By Greg Wing
What is it about things being small and going unnoticed? The three French team Deutsch-Bonnet Panhards that ran at the infamous 1955 24 Hours of Le Mans qualify! These small displacement (750cc) racecars become ever more amazing the more one learns about them. The Marques’s namesake comes from the company’s French founders/drivers, Charles Deutsch and Rene Bonnet. Add the engine they fitted to their unique racecar from French auto maker Panhard and you get DB-Panhard. The French say, “Day-Bay”.

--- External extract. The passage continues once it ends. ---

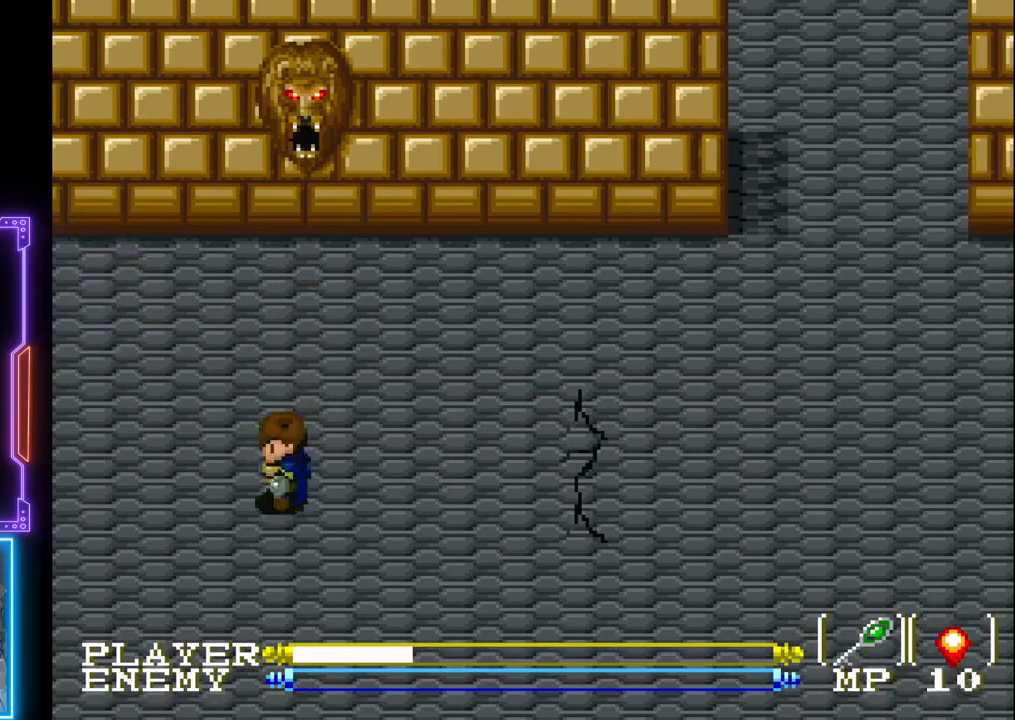
{"buttons": ["DPAD_DOWN"], "left_stick": "center", "events": [[83, "DPAD_DOWN", "down"], [133, "DPAD_LEFT", "up"]]}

Based upon the concept that smaller, more streamlined (aerodynamic) and fuel efficient qualities along with being light made for faster speed, the DB’s were enormously successful in their class (H-Sports) and the “Index of Performance” events. The Index of Performance was a handicapped category which rewarded not only speed and endurance, but gas mileage as well. Remember that gas was in short supply in Europe following WWII. When you really think about it, this is a great model for a contemporary sports/racecar maker. With today’s gas prices in flux, import oil issues, Detroit stumbles and a “planet in peril” we need to rethink smaller-lighter-faster. The Mini Cooper S, Mazda’s Speed3 and Honda’s Civic Si are currently ahead of the curve in this thinking. In racing this year, the American Le Mans Series (ALMS) featured a “Green Racing Challenge” event; the “Petit Le Mans” at Road Atlanta in October, 2008. A Penske Racing Porsche won the Prototype class and Corvette Racing won the GT class.

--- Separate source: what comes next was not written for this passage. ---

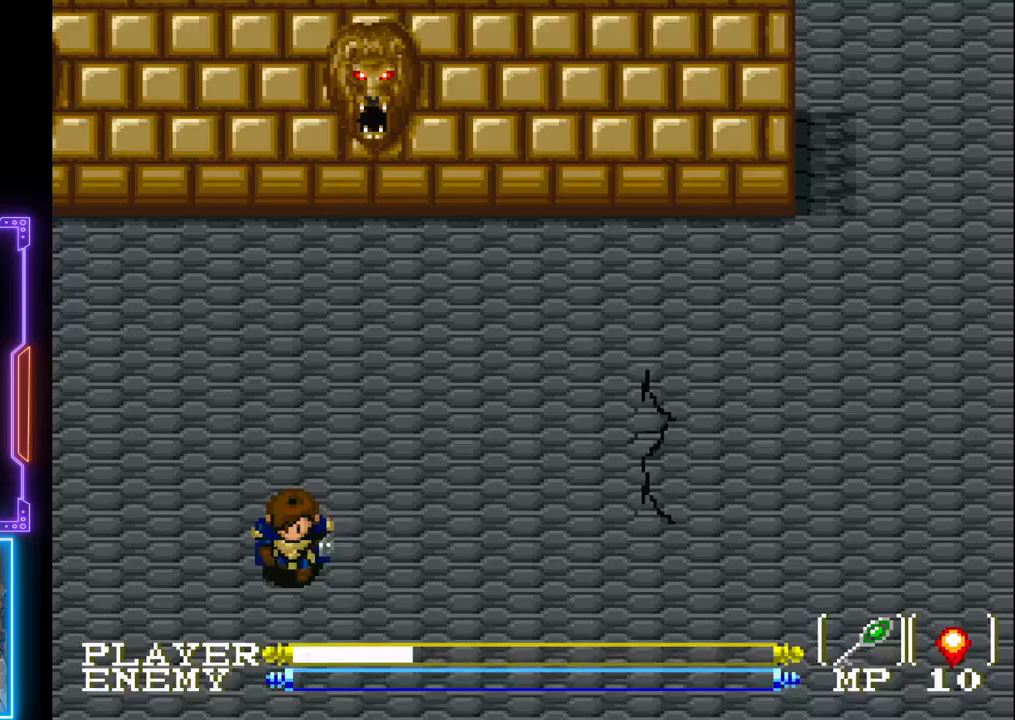
{"buttons": ["DPAD_DOWN"], "left_stick": "center", "events": []}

Most sporty car buffs know about the infamous 1955 24 Hours of Le Mans because of the deadly accident of Mercedes team driver, Pierre Levegh where approximately 80 spectators lost their lives. A spectacular and horrific crash in front of the stands was captured and recorded on film. This was truly the so-called “Darkest Day” in auto racing. This crash, and rightfully so, overshadowed the accomplishments of the DB-Panhard that year. DB won the 750cc class while finishing 16th overall after 24 hours. This “is” something to be remembered. But, some will be more amazed that a DB traveled the Mulsanne Straight at 117mph, with front wheel drive, a 2 cylinder engine and disc brakes in 1955!
Following the 24 Hour race the DB factory team went to Ireland’s Tourist Trophy (TT) and then on to the USA for the 12 Hours of Sebring (FL) in March, 1956. Then the cars were sold to privateer ownership to fund the 1957 DB racing efforts. My father, Gordon and his brother Wil raced one of these X-factory team cars from 1957-1960.
After prolonged and challenging researching for 14 years, I located the same car that my father and uncle owned. It is now restored to its 1955 Le Mans color and number 57. Bernard Dervieux still races and shows the car pictured here in Southern CA 53 years later. Just this past spring my Uncle Wil got to hear his old racecar via telephone and he remarked, “Just as loud and nasty sounding as ever!”